§ **Problem to solve**
When you return the material, keep every line exactly as it is and omit the pictures.

§ **Available data**
□ □ □ □ □ □ □

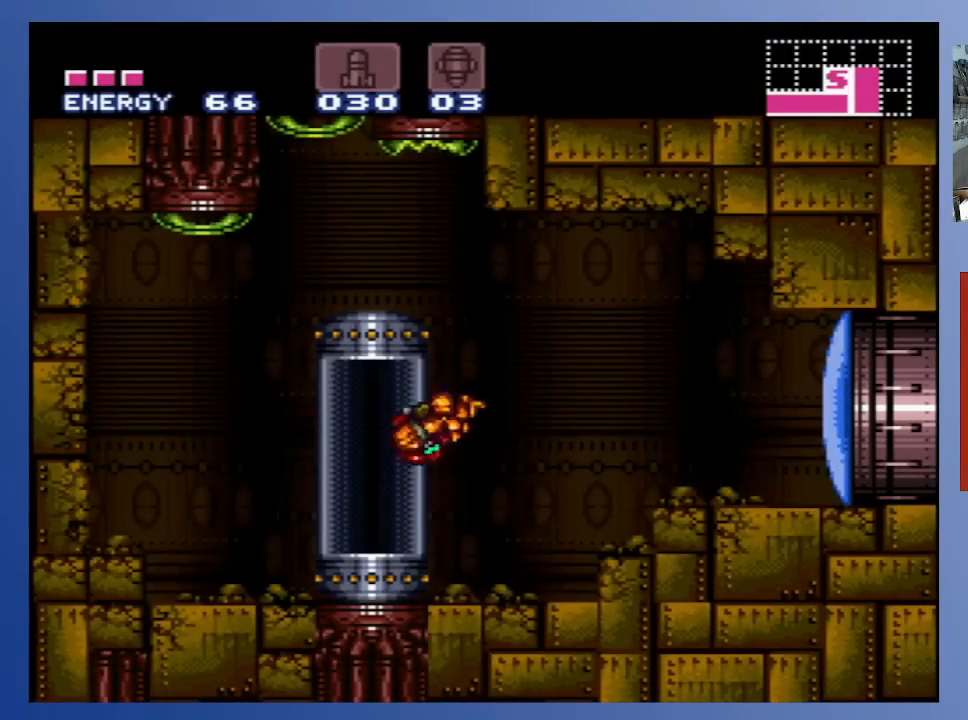
{"buttons": [], "left_stick": "center", "right_stick": "center", "events": [[117, "DPAD_LEFT", "up"]]}
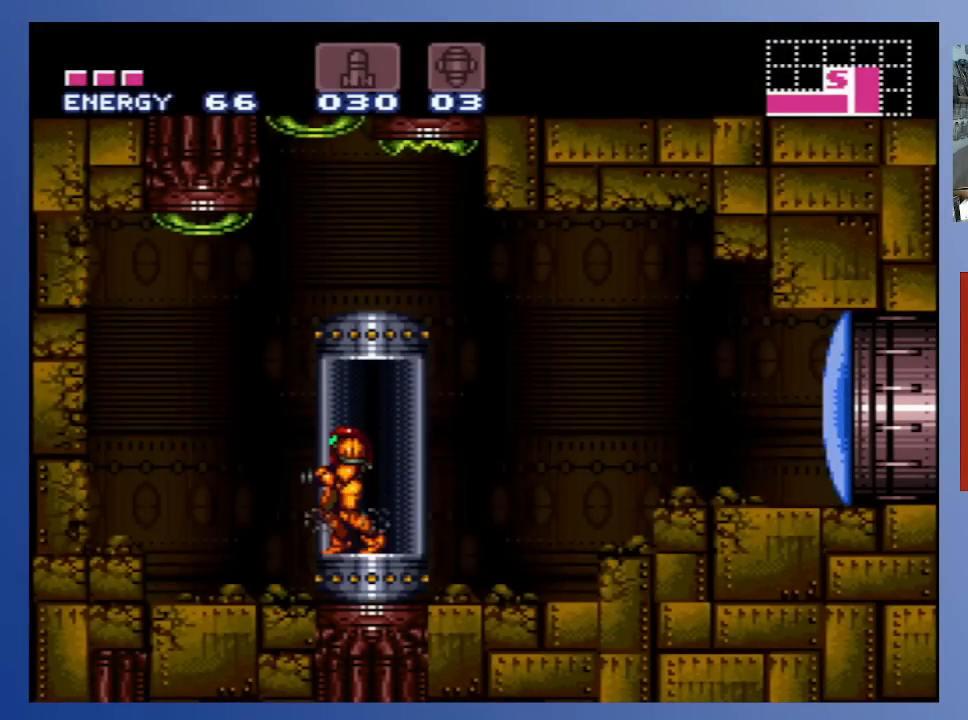
{"buttons": [], "left_stick": "center", "right_stick": "center", "events": [[83, "DPAD_RIGHT", "down"], [183, "DPAD_RIGHT", "up"]]}
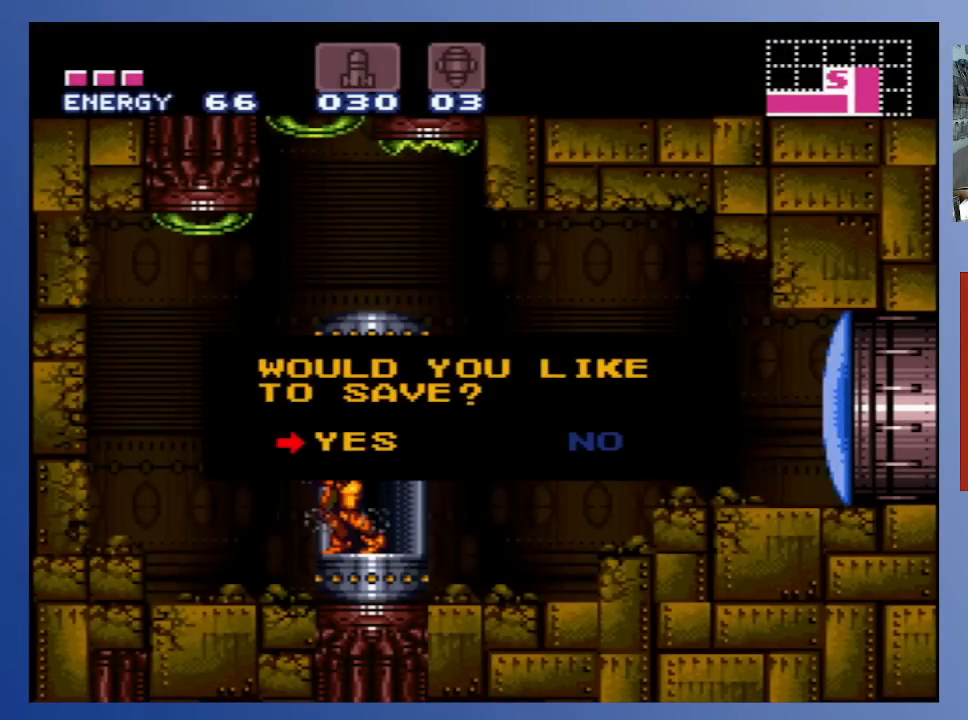
{"buttons": [], "left_stick": "center", "right_stick": "center", "events": []}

□ □ □ □ □ □ □

§ **Problem solution**
{"buttons": [], "left_stick": "center", "right_stick": "center", "events": [[117, "DPAD_LEFT", "up"]]}
{"buttons": [], "left_stick": "center", "right_stick": "center", "events": [[83, "DPAD_RIGHT", "down"], [183, "DPAD_RIGHT", "up"]]}
{"buttons": [], "left_stick": "center", "right_stick": "center", "events": []}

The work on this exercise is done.